--- START ---

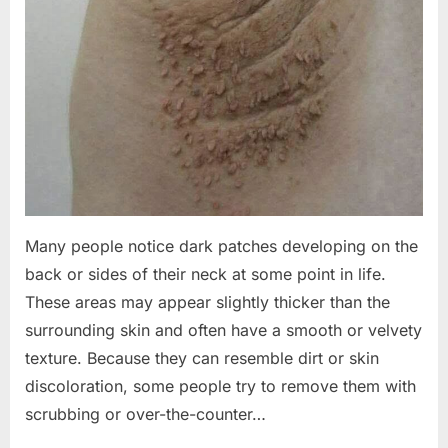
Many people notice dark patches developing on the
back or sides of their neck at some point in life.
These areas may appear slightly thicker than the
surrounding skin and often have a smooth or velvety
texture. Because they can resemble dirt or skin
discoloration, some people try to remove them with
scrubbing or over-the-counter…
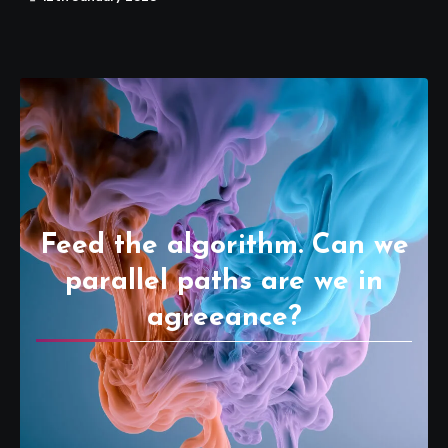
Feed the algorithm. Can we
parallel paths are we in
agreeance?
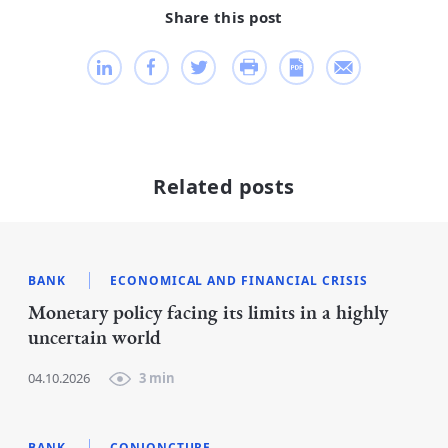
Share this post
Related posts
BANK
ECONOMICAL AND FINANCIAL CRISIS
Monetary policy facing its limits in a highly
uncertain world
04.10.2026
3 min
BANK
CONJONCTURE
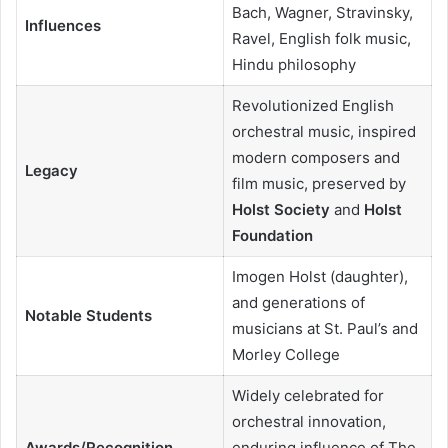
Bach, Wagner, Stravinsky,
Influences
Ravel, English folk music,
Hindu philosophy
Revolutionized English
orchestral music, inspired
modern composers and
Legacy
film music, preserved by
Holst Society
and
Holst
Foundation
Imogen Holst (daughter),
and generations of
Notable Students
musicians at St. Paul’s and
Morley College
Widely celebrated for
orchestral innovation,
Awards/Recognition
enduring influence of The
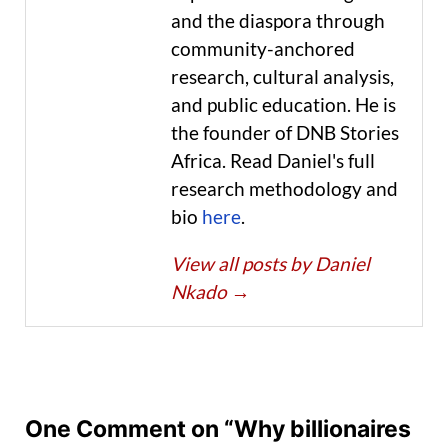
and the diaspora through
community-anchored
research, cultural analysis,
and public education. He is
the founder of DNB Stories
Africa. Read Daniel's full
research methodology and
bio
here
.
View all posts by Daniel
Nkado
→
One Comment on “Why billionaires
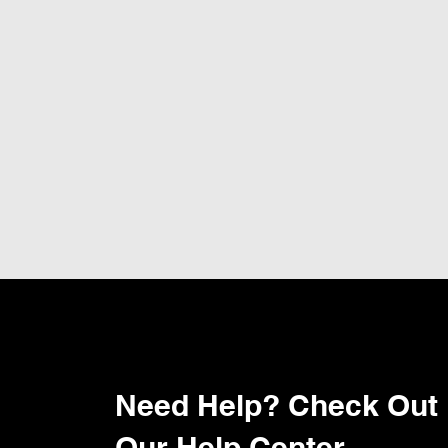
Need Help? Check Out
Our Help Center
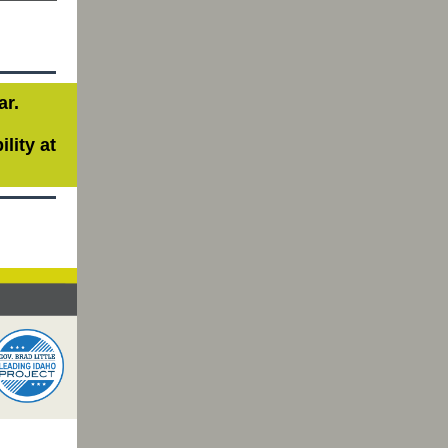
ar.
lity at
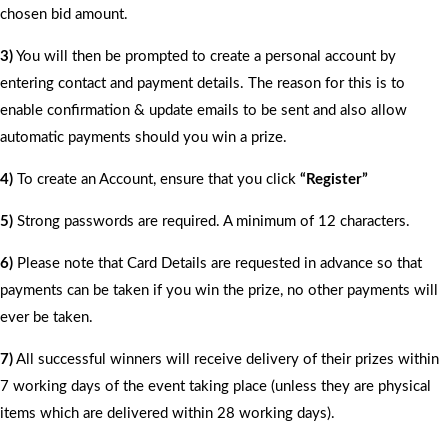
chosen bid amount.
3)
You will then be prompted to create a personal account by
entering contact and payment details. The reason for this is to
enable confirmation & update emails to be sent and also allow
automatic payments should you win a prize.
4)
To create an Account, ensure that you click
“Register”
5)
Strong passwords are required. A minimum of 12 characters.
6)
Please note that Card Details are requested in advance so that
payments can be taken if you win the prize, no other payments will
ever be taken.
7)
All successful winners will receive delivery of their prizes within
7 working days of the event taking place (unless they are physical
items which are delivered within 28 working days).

--- END ---

How to complete this task - Turn the lines above into a numbered list with one entry per line, skipping any blank lines. Leave the pictures out of the answer.

Output for this exercise -
1. Many people notice dark patches developing on the
2. back or sides of their neck at some point in life.
3. These areas may appear slightly thicker than the
4. surrounding skin and often have a smooth or velvety
5. texture. Because they can resemble dirt or skin
6. discoloration, some people try to remove them with
7. scrubbing or over-the-counter…
8. Feed the algorithm. Can we
9. parallel paths are we in
10. agreeance?
11. Share this post
12. Related posts
13. BANK
14. ECONOMICAL AND FINANCIAL CRISIS
15. Monetary policy facing its limits in a highly
16. uncertain world
17. 04.10.2026
18. 3 min
19. BANK
20. CONJONCTURE
21. Bach, Wagner, Stravinsky,
22. Influences
23. Ravel, English folk music,
24. Hindu philosophy
25. Revolutionized English
26. orchestral music, inspired
27. modern composers and
28. Legacy
29. film music, preserved by
30. Holst Society
31. and
32. Holst
33. Foundation
34. Imogen Holst (daughter),
35. and generations of
36. Notable Students
37. musicians at St. Paul’s and
38. Morley College
39. Widely celebrated for
40. orchestral innovation,
41. Awards/Recognition
42. enduring influence of The
43. and the diaspora through
44. community-anchored
45. research, cultural analysis,
46. and public education. He is
47. the founder of DNB Stories
48. Africa. Read Daniel's full
49. research methodology and
50. bio
51. here
52. .
53. View all posts by Daniel
54. Nkado
55. →
56. One Comment on “Why billionaires
57. Need Help? Check Out
58. Our Help Center
59. ar.
60. lity at
61. chosen bid amount.
62. 3)
63. You will then be prompted to create a personal account by
64. entering contact and payment details. The reason for this is to
65. enable confirmation & update emails to be sent and also allow
66. automatic payments should you win a prize.
67. 4)
68. To create an Account, ensure that you click
69. “Register”
70. 5)
71. Strong passwords are required. A minimum of 12 characters.
72. 6)
73. Please note that Card Details are requested in advance so that
74. payments can be taken if you win the prize, no other payments will
75. ever be taken.
76. 7)
77. All successful winners will receive delivery of their prizes within
78. 7 working days of the event taking place (unless they are physical
79. items which are delivered within 28 working days).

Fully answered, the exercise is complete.